Aan het einde van de dag, toen ze haar dagelijkse visioen weer gehad had, besloot ze om toch maar een keer tegen haar ouders te gaan praten. Ze woonde dan wel thuis, maar eigenlijk had ze geen beleefd woord meer met haar ouders gewisseld na die middag. Met haar vader had ze zelfs nog langer niet gesproken, aangezien hij er niet eens bij was geweest op dat moment - iets dat ze hem overigens nog altijd kwalijk nam. Haar ouders hadden nog één poging gedaan om een beschaafde conversatie met haar aan te gaan, maar toen Lori hen stomweg had genegeerd, hadden ook zij het opgegeven. Lori woonde er eigenlijk alleen nog, want gesproken werd er niet meer. Lori keek haar ouders niet eens meer aan, puur en alleen omdat haar hart iedere keer een beetje afstierf als ze haar ouders in hun ogen keek. Ze hoopte dat als de tijd voorbij ging, ze ook steeds minder pijn zou voelen en ze uiteindelijk zelfs weer een normaal leven zou kunnen leiden.
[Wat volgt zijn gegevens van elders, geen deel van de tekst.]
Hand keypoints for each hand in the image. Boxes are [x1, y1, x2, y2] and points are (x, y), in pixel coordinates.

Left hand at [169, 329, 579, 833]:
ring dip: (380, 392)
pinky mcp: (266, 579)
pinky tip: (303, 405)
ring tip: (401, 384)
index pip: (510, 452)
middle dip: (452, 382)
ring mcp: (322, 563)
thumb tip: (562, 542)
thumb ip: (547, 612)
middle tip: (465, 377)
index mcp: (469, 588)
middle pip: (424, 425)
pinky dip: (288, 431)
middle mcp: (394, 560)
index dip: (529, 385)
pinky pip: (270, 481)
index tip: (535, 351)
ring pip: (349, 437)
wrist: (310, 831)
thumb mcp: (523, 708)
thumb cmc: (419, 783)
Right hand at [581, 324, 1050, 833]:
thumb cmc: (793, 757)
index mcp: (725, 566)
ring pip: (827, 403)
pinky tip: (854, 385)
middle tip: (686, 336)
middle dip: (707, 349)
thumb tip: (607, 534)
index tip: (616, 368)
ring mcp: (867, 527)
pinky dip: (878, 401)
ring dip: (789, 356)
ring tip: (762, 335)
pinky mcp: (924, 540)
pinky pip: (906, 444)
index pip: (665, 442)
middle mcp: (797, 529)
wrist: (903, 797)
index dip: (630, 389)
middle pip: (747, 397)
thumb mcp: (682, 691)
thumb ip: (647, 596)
Tot nu toe had haar tactiek gewerkt. Steeds minder begon ze op te merken dat haar ouders überhaupt thuis waren en steeds vaker merkte ze dat het haar allemaal niets meer interesseerde. Daarnaast was ze er nog steeds niet zeker van dat ze met ze zou kunnen praten, zonder weer woedend te worden en het weer op het lopen te zetten. Daarom hield ze haar mond en bleef ze bij haar tactiek. De laatste dagen begon er echter iets aan haar te knagen; een vreemde neiging om met haar ouders te moeten praten en een verklaring te krijgen voor alles. Ze wilde gewoon weten waarom haar ouders niet van haar hielden, zodat ze het achter zich kon laten.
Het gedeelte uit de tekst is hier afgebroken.